Stored data entries:
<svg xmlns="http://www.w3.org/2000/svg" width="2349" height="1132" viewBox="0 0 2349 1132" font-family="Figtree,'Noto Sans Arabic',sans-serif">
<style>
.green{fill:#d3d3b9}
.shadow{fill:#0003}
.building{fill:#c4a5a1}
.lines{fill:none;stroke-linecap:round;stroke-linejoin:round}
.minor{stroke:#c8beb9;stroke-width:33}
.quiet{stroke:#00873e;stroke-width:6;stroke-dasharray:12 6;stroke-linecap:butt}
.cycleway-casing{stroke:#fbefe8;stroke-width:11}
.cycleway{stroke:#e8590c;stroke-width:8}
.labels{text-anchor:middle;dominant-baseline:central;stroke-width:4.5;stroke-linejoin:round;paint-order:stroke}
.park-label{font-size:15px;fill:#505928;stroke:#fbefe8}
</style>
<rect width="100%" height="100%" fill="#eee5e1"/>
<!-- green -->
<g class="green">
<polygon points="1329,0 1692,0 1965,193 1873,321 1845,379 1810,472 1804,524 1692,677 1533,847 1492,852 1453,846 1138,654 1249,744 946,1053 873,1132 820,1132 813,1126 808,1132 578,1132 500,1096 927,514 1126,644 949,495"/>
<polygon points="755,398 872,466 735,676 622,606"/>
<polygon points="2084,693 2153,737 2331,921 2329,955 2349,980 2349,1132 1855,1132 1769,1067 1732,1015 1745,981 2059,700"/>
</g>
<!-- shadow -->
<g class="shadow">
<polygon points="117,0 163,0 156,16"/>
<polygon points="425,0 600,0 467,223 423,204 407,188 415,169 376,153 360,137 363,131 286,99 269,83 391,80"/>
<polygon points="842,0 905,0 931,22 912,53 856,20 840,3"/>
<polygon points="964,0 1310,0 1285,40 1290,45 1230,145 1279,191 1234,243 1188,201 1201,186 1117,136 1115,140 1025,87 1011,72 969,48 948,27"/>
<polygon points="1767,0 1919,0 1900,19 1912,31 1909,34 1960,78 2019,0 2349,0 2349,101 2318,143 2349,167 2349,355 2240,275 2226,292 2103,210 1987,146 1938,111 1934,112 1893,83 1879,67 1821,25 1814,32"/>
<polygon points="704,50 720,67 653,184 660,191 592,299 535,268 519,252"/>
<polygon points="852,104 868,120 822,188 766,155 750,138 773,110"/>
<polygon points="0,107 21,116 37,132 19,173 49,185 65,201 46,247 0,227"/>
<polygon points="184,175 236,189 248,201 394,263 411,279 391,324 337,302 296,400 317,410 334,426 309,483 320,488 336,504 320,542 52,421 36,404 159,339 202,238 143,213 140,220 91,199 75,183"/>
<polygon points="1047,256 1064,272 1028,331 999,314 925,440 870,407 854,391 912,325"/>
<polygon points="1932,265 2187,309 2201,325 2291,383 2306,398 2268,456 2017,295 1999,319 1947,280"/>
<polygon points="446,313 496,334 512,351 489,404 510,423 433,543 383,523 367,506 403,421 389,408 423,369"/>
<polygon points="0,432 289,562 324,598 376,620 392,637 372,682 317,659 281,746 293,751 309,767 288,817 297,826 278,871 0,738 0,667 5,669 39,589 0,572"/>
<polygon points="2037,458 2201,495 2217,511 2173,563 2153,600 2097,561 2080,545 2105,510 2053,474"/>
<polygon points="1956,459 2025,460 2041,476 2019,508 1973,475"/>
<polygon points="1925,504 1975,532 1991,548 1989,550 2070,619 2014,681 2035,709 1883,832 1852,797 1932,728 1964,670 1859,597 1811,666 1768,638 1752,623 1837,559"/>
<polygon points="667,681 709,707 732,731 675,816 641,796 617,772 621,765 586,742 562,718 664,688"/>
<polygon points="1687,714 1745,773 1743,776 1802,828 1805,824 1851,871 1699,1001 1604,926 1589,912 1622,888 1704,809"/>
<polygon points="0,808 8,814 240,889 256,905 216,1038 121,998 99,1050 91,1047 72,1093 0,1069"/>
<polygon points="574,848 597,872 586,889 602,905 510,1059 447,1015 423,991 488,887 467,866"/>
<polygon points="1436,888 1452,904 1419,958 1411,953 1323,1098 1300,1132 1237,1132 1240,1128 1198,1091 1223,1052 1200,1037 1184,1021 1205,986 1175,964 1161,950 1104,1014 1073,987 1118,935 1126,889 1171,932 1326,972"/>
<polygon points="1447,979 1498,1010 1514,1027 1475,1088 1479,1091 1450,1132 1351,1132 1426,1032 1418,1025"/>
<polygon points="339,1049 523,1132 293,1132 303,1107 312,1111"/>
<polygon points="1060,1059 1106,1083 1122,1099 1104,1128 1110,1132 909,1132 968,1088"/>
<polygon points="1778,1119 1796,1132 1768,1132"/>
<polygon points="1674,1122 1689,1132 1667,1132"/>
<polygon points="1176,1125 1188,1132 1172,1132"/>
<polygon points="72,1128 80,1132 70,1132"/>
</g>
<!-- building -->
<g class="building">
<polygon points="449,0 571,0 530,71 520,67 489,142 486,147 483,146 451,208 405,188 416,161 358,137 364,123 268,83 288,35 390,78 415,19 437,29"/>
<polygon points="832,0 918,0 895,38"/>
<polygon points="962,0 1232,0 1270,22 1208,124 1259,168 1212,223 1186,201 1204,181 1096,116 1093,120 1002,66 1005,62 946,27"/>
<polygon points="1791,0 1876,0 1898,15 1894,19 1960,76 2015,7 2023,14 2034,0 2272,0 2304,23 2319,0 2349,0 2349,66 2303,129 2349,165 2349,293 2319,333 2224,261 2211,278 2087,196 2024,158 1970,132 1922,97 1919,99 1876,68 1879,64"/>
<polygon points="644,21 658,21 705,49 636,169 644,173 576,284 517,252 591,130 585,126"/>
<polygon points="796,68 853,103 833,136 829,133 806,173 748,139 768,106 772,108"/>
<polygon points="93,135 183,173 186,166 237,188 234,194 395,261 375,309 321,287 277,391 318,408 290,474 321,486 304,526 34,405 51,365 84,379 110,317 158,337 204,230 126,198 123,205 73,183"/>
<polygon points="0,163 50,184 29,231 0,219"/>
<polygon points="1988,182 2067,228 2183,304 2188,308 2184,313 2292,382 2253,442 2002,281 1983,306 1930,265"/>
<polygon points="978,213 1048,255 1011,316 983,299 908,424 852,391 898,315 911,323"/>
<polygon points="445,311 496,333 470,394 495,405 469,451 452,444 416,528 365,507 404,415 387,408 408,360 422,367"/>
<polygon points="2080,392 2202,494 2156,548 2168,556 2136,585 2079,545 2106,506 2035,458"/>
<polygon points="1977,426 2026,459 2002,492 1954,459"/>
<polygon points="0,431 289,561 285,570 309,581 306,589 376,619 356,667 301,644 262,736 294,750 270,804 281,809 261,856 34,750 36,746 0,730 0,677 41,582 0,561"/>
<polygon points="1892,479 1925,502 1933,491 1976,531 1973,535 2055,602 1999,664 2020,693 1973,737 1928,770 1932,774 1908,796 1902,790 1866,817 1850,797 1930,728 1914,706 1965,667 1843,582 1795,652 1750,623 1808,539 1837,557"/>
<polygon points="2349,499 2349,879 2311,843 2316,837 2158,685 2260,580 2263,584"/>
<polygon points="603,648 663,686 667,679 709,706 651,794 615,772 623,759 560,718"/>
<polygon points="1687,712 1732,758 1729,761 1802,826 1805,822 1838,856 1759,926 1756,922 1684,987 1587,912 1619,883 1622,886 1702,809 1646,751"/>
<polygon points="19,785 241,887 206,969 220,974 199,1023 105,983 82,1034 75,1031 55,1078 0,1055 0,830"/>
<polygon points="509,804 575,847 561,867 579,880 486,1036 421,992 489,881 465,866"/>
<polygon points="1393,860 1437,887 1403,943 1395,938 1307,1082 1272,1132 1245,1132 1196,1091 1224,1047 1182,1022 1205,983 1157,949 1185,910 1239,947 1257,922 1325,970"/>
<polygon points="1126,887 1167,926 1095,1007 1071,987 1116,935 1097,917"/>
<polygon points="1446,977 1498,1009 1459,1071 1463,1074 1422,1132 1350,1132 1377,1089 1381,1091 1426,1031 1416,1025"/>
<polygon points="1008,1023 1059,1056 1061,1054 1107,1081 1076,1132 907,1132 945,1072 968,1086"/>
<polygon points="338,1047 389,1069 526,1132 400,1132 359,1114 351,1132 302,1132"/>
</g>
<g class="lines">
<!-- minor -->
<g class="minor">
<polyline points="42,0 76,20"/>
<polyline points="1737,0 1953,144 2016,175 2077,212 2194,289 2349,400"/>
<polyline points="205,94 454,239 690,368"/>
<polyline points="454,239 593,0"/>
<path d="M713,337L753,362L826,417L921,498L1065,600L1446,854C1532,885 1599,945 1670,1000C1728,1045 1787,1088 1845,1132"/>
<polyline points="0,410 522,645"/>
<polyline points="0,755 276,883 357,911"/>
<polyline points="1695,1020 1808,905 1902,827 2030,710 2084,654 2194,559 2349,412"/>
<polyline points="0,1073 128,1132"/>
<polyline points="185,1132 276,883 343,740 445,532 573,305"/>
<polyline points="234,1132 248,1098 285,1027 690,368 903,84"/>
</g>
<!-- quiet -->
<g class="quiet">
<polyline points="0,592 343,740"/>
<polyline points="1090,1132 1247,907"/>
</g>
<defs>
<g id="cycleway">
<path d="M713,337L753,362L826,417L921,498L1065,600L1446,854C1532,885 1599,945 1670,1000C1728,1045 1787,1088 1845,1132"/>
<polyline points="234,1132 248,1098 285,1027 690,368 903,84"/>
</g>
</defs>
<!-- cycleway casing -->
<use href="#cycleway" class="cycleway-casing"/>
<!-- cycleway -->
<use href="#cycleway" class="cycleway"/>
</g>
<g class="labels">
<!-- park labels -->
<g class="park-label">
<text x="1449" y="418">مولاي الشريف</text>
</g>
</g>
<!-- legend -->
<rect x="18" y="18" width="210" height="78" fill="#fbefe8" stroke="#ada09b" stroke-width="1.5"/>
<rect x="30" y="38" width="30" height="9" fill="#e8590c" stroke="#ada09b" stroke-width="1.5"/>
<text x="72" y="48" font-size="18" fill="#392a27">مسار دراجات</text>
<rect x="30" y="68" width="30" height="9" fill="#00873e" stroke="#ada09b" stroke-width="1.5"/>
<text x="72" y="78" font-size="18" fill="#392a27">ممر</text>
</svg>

### GOAL OF THE EXERCISE
Filter the entries and copy out every line with the word "lines".

### ANSWER BOX
.lines{fill:none;stroke-linecap:round;stroke-linejoin:round}
<g class="lines">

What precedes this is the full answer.